Media Release , September 2025

“SWEET VALIDATION”

Building fully automated effluent systems for a fraction of the storage they used to need came down to some logic no one else entertained.

For 18 years, The Clean Green Effluent Company’s Lindsay Lewis told industry leaders and regional councils that they didn’t need big effluent storage ponds. Many laughed him out of the room.

It’s been a long, hard, and sometimes lonely road, but independent trials by leading researchers validated his work — and the Invercargill-based business is now in high demand throughout Australasia.

One of its first installations for a 1,500-cow Southland herd was based around a patented weeping wall and two 33,000-litre water tanks. It is still operating effectively with full council consent 18 years later.

In another example, a Palmerston North client’s regional council recommended 7.6 million litres for effluent storage. The Clean Green System achieved full compliance using a weeping wall and three water tanks (380,000 litres) — just 5% of that original storage estimate.

How is it possible?

“We are the only company that I know of putting out aerobic effluent,” Lindsay said.
“If you store it in a pond, it dies, and a plant can’t eat it until it becomes aerobic again.
We move it out quickly when it’s still alive — that’s key.”

Another important distinction is the parallel timber weeping wall, which separates the liquids from the retained solids. The daily distribution system allows for controlled applications at low rate, low depth (0.25mm) — eliminating nitrate leaching, ponding, and overland runoff.

“The difference between what we do and what everyone else does is that we put out fewer kilograms of nitrogen per day — using fixed pod sprinklers — than the plants can handle,” Lindsay said.
“The plant can absorb 2–2.5kg a day. If you put out 1.2kg of nitrogen a day, you don’t have to shift your pods at all, if you don’t want to. You also don’t have to worry about soil saturation because the plants are processing the nutrients as it goes through.

“But if you apply 20mls in a 20- minutes pass with a conventional irrigator, and then you get rain, there’s no way the soil can retain or absorb it.

“Instead of having a big stone trap, we have a weeping wall. Twice-a-day the water and effluent generated during milking is processed within two or three hours after milking.”

The bulk of the NPK [Nitrogen, Phosphorus, and Potassium] is captured in the organic humus at the weeping wall.

Farmers Get It

Lindsay said understanding the concept was initially easier for farmers than for officials.

“Because it makes sense to farmers. The reality is we can build an entire automated system for less than the cost of the ‘mega ponds’ alone.
That includes the pumps, the control gear, the weeping wall, green-washing the yards, irrigation pipes, and pods.”

Then there’s the environmental conversation.

Traditional open pond storage facilities have a large footprint and a significant surface-to-volume ratio, which is negatively impacted by rainwater. The Clean Green System uses sealed tanks for its effluent storage, and its concrete-lined weeping wall reduces rainwater storage requirements.

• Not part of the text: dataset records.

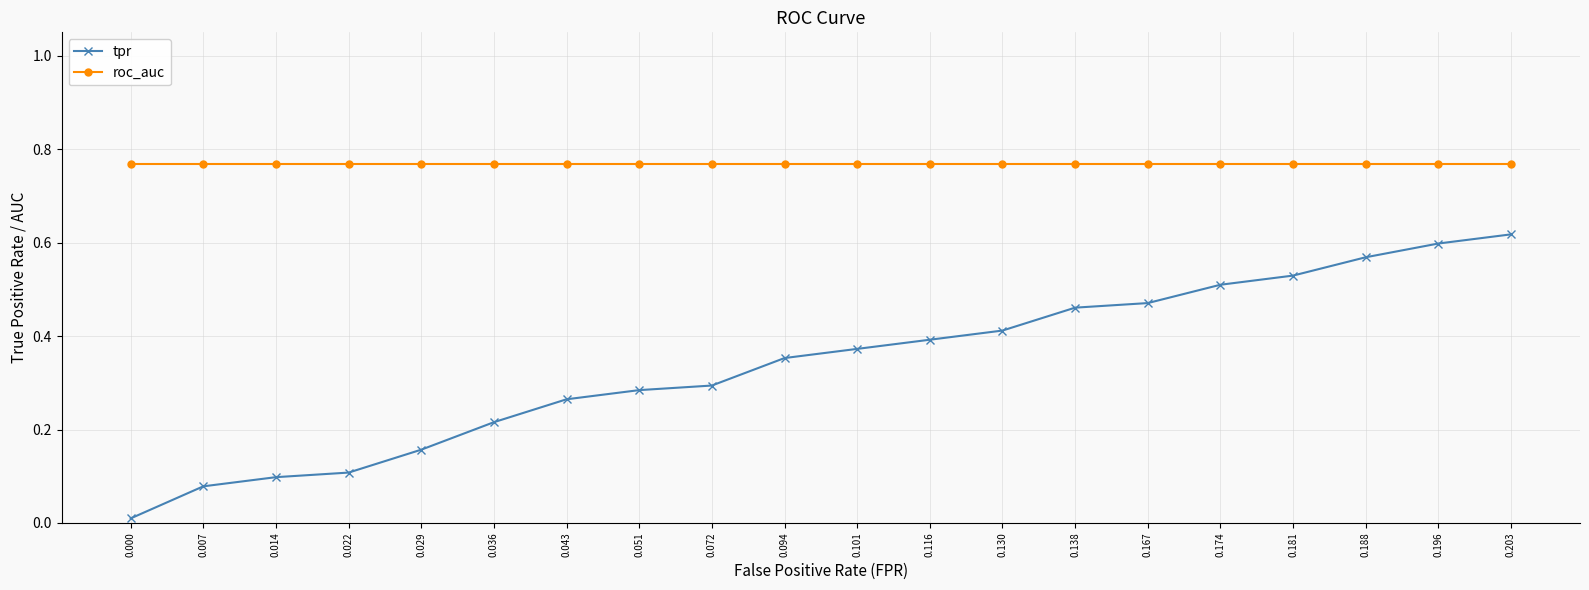

How many lines are shown in the chart?

2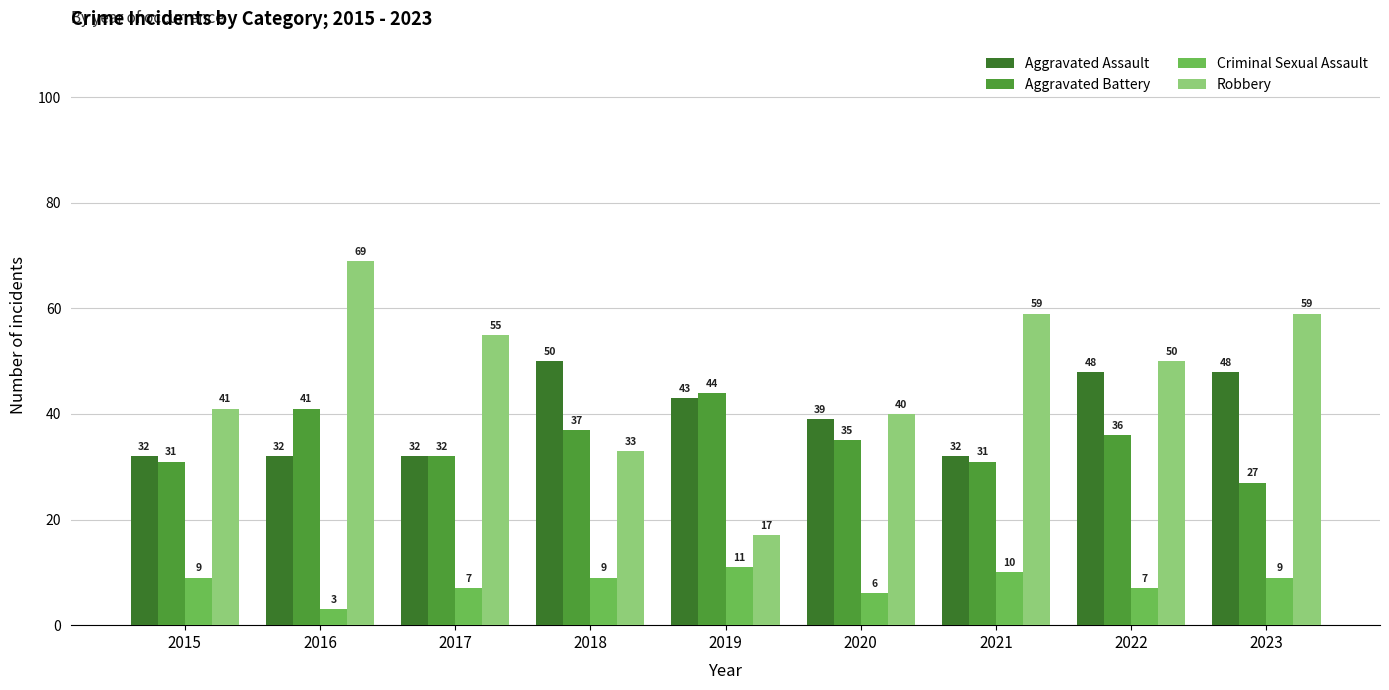

Reading right to left, what are all the values shown in this chart?

Aggravated Assault: 2023=48	2022=48	2021=32	2020=39	2019=43	2018=50	2017=32	2016=32	2015=32
Aggravated Battery: 2023=27	2022=36	2021=31	2020=35	2019=44	2018=37	2017=32	2016=41	2015=31
Criminal Sexual Assault: 2023=9	2022=7	2021=10	2020=6	2019=11	2018=9	2017=7	2016=3	2015=9
Robbery: 2023=59	2022=50	2021=59	2020=40	2019=17	2018=33	2017=55	2016=69	2015=41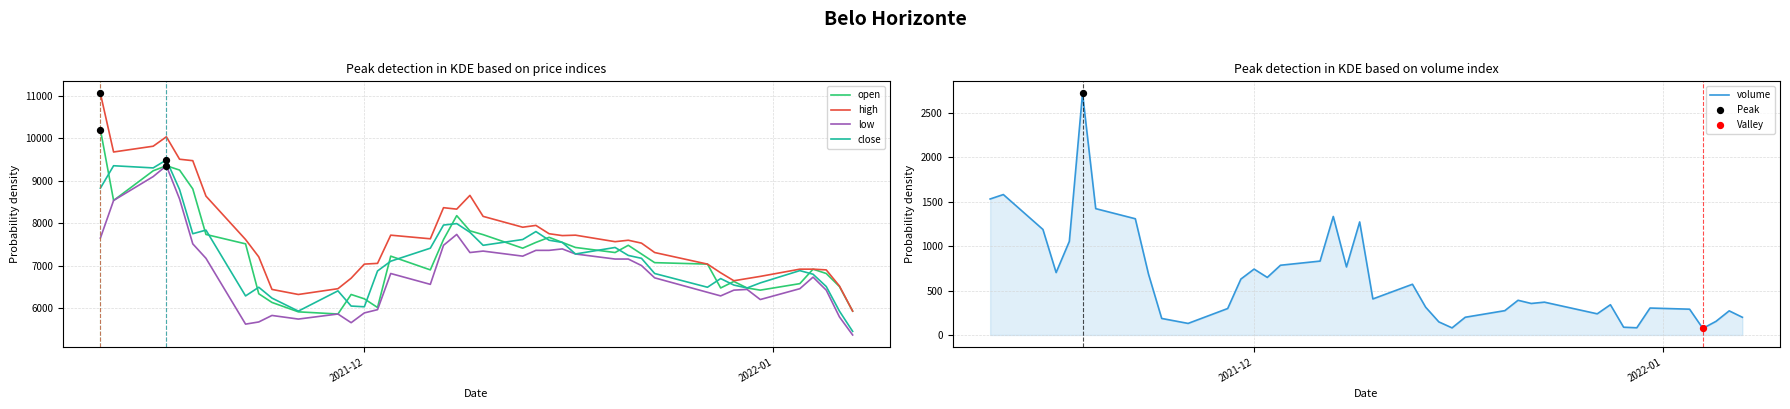

What is the lowest value of the low series?

5372.0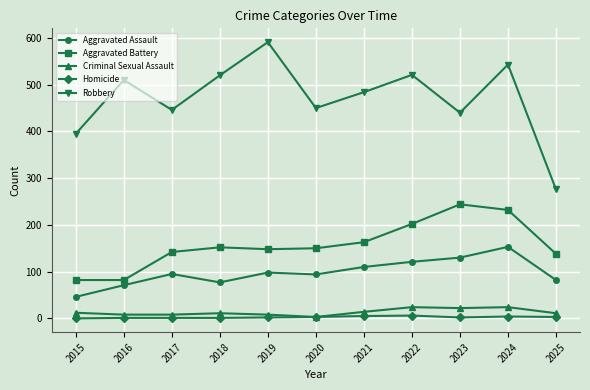

What is the highest value of the Aggravated Battery series?

244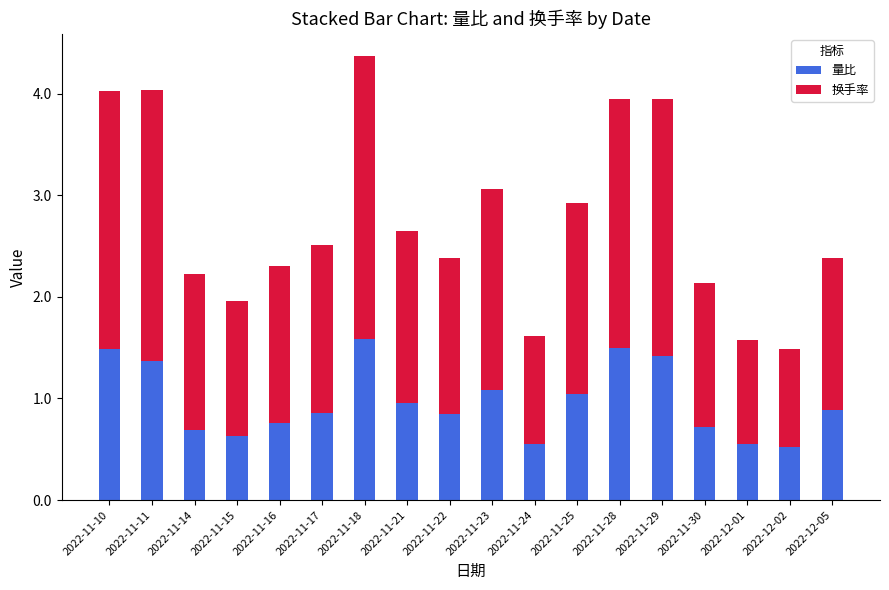

Is it true that 量比 equals 0.1 at 2022-12-02?

False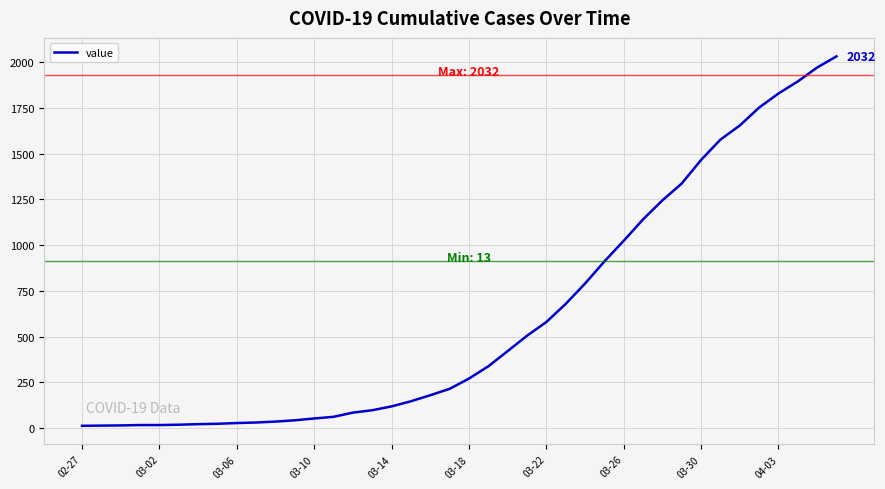

Does the chart display data point markers on the line(s)?

No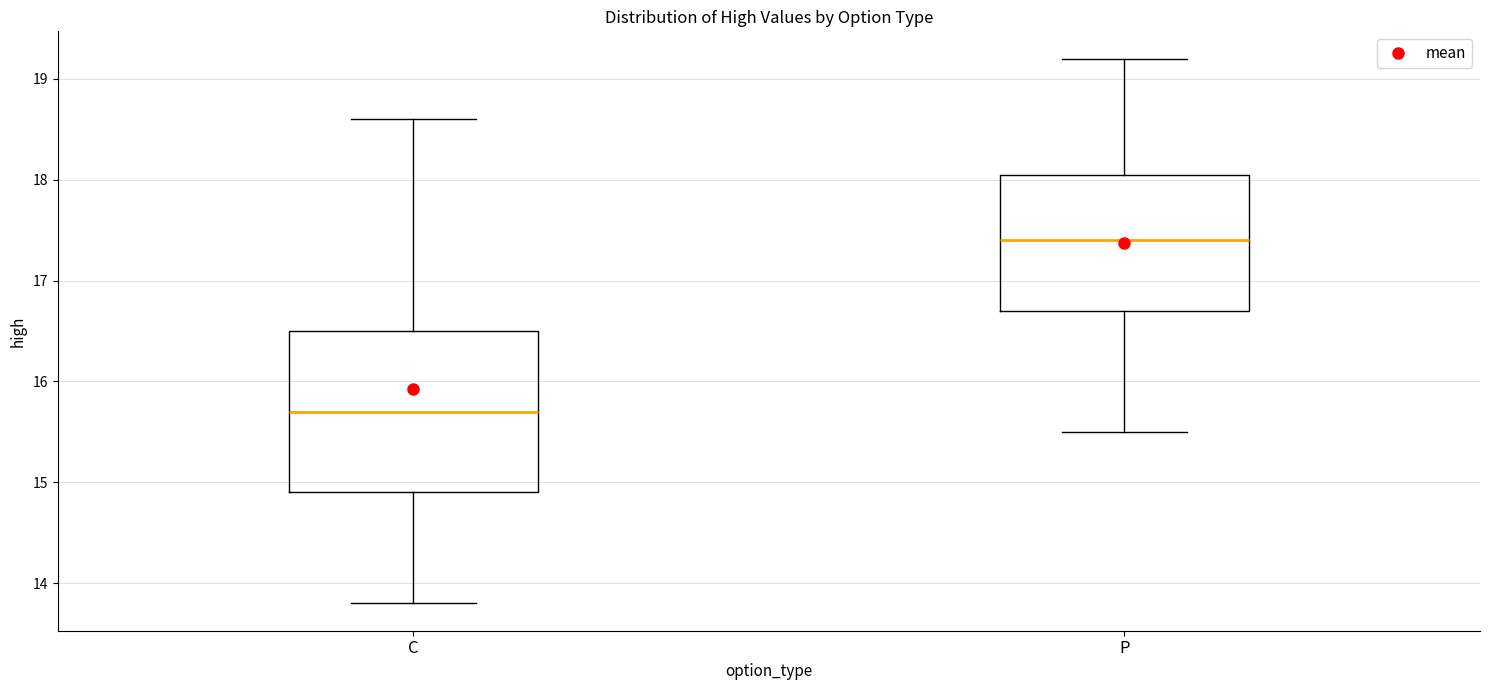

Reading left to right, read every box against the y-axis: the position of its median line, the range the box covers, and the ends of its whiskers. The values are not printed on the chart, so give them approximately, as read against the axis.

C: median 15.7, box 14.9 to 16.5, whiskers 13.8 to 18.6
P: median 17.4, box 16.7 to 18.1, whiskers 15.5 to 19.2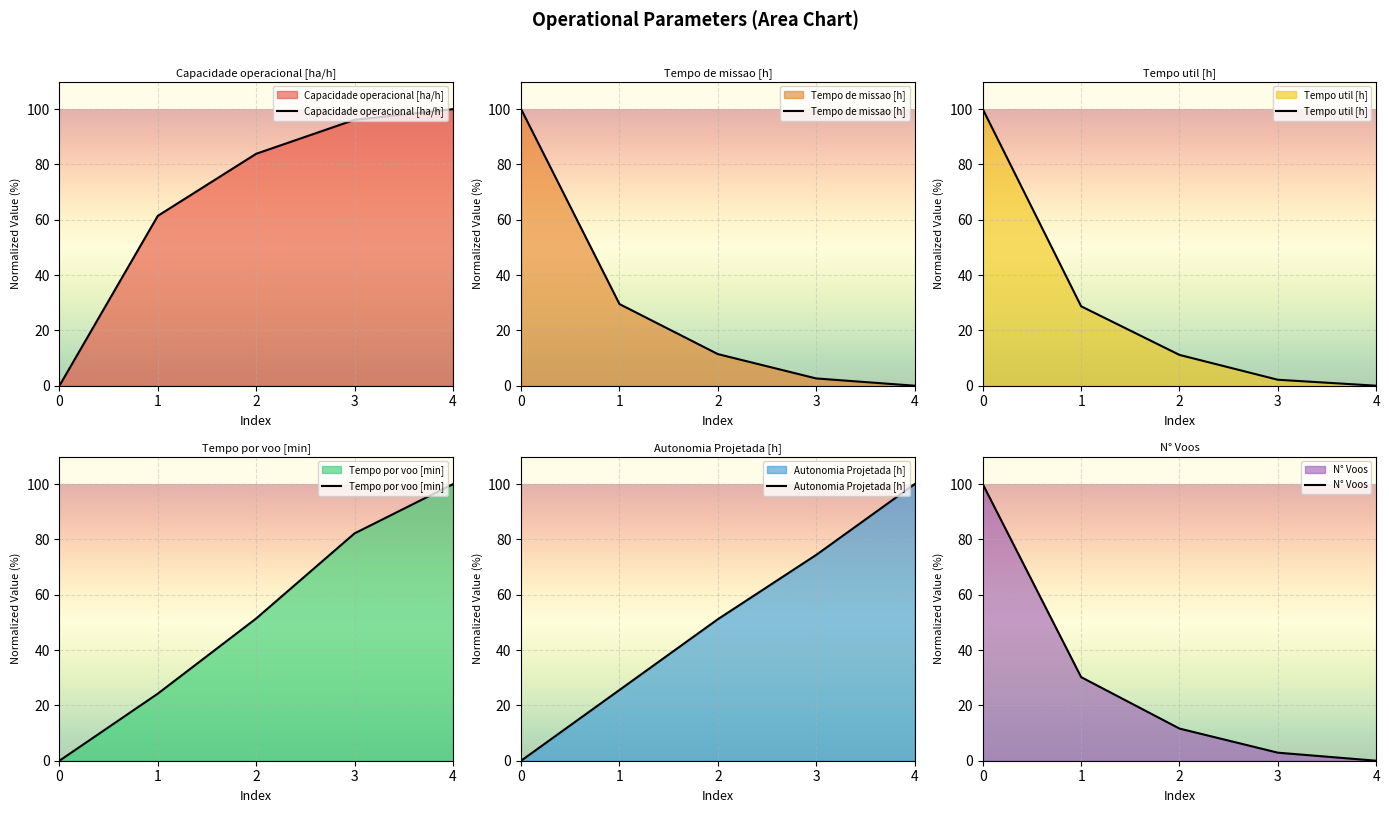

How many values in the N° Voos series are below 11?

2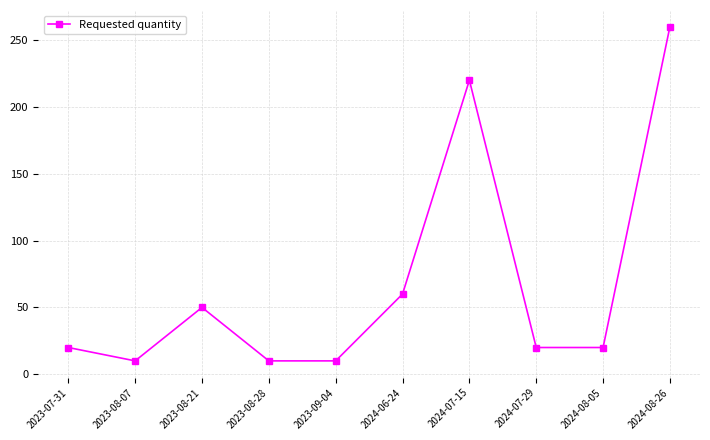

At which label is the value closest to 135?

2024-06-24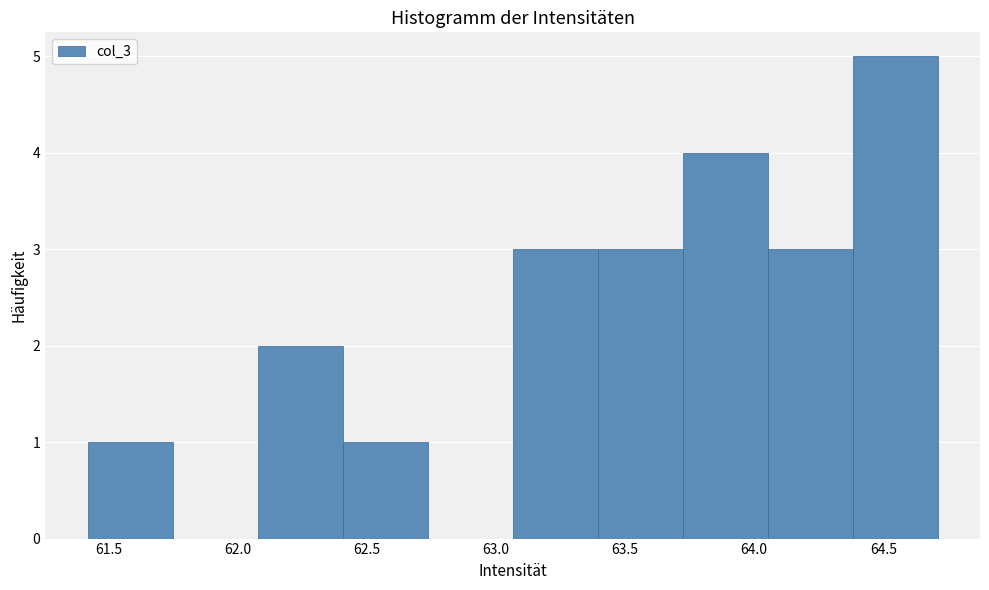

How tall is the bar that spans 62.10 to 62.40 on the x-axis? Neither the bar edges nor the heights are printed on the chart, so give them approximately, as read against the axes.

2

“Because we process the effluent quickly and it remains aerobic, there is also virtually no offensive smell produced from the storage or the dispersal system,” Lindsay said.

Two Hectares per 100 Cows

In many regions, industry best-practice allows an annual maximum of 150kg/ha of nitrogen application from effluent.

“Our system can be fully compliant while distributing all the effluent liquid in an area of two hectares per 100 cows.”

Ngaere Farms’ Jonathan Perry, at Stratford, said the Clean Green system was simple, made sense to him, and the price was right.

They designed sprinklers — fixing them to their fence posts — to distribute the effluent every day across several paddocks at safe rates.

“We only needed four storage tanks for 750 cows,” Jonathan said. “That’s unheard of.”

No Smell, Leaching, or Emissions

Lindsay says the results are why he does it.

“It’s nice to be acknowledged after almost 20 years, and we remain the only environmentally friendly company doing what we’re doing.”